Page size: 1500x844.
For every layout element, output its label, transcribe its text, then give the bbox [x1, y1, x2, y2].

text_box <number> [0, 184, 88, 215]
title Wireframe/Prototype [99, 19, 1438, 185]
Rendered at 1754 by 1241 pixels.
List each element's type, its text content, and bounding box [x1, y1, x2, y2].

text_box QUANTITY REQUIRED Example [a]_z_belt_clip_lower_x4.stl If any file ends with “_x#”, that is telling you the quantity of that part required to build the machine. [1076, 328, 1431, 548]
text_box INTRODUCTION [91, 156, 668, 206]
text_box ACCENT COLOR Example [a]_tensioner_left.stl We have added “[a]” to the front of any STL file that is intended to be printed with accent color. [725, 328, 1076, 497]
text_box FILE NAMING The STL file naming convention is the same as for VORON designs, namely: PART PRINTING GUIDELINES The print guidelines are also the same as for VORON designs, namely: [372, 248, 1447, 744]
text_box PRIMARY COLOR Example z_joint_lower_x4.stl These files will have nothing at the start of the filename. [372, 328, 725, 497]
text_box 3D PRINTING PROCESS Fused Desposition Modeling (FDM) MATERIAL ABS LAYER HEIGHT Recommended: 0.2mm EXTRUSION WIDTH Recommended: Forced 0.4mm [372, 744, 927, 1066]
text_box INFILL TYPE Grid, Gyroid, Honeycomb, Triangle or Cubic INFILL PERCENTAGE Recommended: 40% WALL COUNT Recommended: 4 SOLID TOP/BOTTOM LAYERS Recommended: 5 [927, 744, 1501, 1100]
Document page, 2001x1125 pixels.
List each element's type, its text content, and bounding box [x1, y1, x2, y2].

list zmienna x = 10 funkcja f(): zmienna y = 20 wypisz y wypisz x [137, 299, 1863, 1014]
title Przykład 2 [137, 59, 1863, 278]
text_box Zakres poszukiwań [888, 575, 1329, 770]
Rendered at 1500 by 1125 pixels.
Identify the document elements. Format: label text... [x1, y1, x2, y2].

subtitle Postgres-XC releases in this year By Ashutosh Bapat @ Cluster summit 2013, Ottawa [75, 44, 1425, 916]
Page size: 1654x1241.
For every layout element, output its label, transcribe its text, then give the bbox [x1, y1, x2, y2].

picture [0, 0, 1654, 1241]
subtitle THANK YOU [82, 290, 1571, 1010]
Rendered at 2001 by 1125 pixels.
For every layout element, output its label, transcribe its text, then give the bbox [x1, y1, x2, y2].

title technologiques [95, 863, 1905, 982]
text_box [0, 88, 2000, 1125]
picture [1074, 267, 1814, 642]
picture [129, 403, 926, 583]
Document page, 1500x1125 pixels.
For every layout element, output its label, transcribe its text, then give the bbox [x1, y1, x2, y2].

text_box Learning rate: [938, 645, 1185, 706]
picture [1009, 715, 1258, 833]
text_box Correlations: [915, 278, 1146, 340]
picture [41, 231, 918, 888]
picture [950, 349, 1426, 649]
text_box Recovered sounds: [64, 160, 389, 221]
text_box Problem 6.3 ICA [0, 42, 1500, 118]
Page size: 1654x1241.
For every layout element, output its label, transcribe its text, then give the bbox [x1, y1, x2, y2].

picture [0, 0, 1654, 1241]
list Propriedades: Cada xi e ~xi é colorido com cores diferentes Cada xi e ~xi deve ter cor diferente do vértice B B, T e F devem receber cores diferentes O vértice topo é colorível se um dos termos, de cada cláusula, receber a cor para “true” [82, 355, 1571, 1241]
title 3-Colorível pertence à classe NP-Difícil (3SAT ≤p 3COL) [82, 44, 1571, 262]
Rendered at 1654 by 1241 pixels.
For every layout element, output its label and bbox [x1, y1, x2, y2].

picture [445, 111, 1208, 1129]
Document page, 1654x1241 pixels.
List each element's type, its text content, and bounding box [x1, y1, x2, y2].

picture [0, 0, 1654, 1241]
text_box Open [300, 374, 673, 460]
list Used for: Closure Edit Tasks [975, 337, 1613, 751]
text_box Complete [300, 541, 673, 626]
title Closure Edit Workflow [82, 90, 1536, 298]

——————

## Task instructions
Reproduce every line of the entries above verbatim, preserving their order, spacing and punctuation.

## Solution to the exercise
Page size: 1500x844.
For every layout element, output its label, transcribe its text, then give the bbox [x1, y1, x2, y2].

text_box <number> [0, 184, 88, 215]
title Wireframe/Prototype [99, 19, 1438, 185]
Rendered at 1754 by 1241 pixels.
List each element's type, its text content, and bounding box [x1, y1, x2, y2].

text_box QUANTITY REQUIRED Example [a]_z_belt_clip_lower_x4.stl If any file ends with “_x#”, that is telling you the quantity of that part required to build the machine. [1076, 328, 1431, 548]
text_box INTRODUCTION [91, 156, 668, 206]
text_box ACCENT COLOR Example [a]_tensioner_left.stl We have added “[a]” to the front of any STL file that is intended to be printed with accent color. [725, 328, 1076, 497]
text_box FILE NAMING The STL file naming convention is the same as for VORON designs, namely: PART PRINTING GUIDELINES The print guidelines are also the same as for VORON designs, namely: [372, 248, 1447, 744]
text_box PRIMARY COLOR Example z_joint_lower_x4.stl These files will have nothing at the start of the filename. [372, 328, 725, 497]
text_box 3D PRINTING PROCESS Fused Desposition Modeling (FDM) MATERIAL ABS LAYER HEIGHT Recommended: 0.2mm EXTRUSION WIDTH Recommended: Forced 0.4mm [372, 744, 927, 1066]
text_box INFILL TYPE Grid, Gyroid, Honeycomb, Triangle or Cubic INFILL PERCENTAGE Recommended: 40% WALL COUNT Recommended: 4 SOLID TOP/BOTTOM LAYERS Recommended: 5 [927, 744, 1501, 1100]
Document page, 2001x1125 pixels.
List each element's type, its text content, and bounding box [x1, y1, x2, y2].

list zmienna x = 10 funkcja f(): zmienna y = 20 wypisz y wypisz x [137, 299, 1863, 1014]
title Przykład 2 [137, 59, 1863, 278]
text_box Zakres poszukiwań [888, 575, 1329, 770]
Rendered at 1500 by 1125 pixels.
Identify the document elements. Format: label text... [x1, y1, x2, y2].

subtitle Postgres-XC releases in this year By Ashutosh Bapat @ Cluster summit 2013, Ottawa [75, 44, 1425, 916]
Page size: 1654x1241.
For every layout element, output its label, transcribe its text, then give the bbox [x1, y1, x2, y2].

picture [0, 0, 1654, 1241]
subtitle THANK YOU [82, 290, 1571, 1010]
Rendered at 2001 by 1125 pixels.
For every layout element, output its label, transcribe its text, then give the bbox [x1, y1, x2, y2].

title technologiques [95, 863, 1905, 982]
text_box [0, 88, 2000, 1125]
picture [1074, 267, 1814, 642]
picture [129, 403, 926, 583]
Document page, 1500x1125 pixels.
For every layout element, output its label, transcribe its text, then give the bbox [x1, y1, x2, y2].

text_box Learning rate: [938, 645, 1185, 706]
picture [1009, 715, 1258, 833]
text_box Correlations: [915, 278, 1146, 340]
picture [41, 231, 918, 888]
picture [950, 349, 1426, 649]
text_box Recovered sounds: [64, 160, 389, 221]
text_box Problem 6.3 ICA [0, 42, 1500, 118]
Page size: 1654x1241.
For every layout element, output its label, transcribe its text, then give the bbox [x1, y1, x2, y2].

picture [0, 0, 1654, 1241]
list Propriedades: Cada xi e ~xi é colorido com cores diferentes Cada xi e ~xi deve ter cor diferente do vértice B B, T e F devem receber cores diferentes O vértice topo é colorível se um dos termos, de cada cláusula, receber a cor para “true” [82, 355, 1571, 1241]
title 3-Colorível pertence à classe NP-Difícil (3SAT ≤p 3COL) [82, 44, 1571, 262]
Rendered at 1654 by 1241 pixels.
For every layout element, output its label and bbox [x1, y1, x2, y2].

picture [445, 111, 1208, 1129]
Document page, 1654x1241 pixels.
List each element's type, its text content, and bounding box [x1, y1, x2, y2].

picture [0, 0, 1654, 1241]
text_box Open [300, 374, 673, 460]
list Used for: Closure Edit Tasks [975, 337, 1613, 751]
text_box Complete [300, 541, 673, 626]
title Closure Edit Workflow [82, 90, 1536, 298]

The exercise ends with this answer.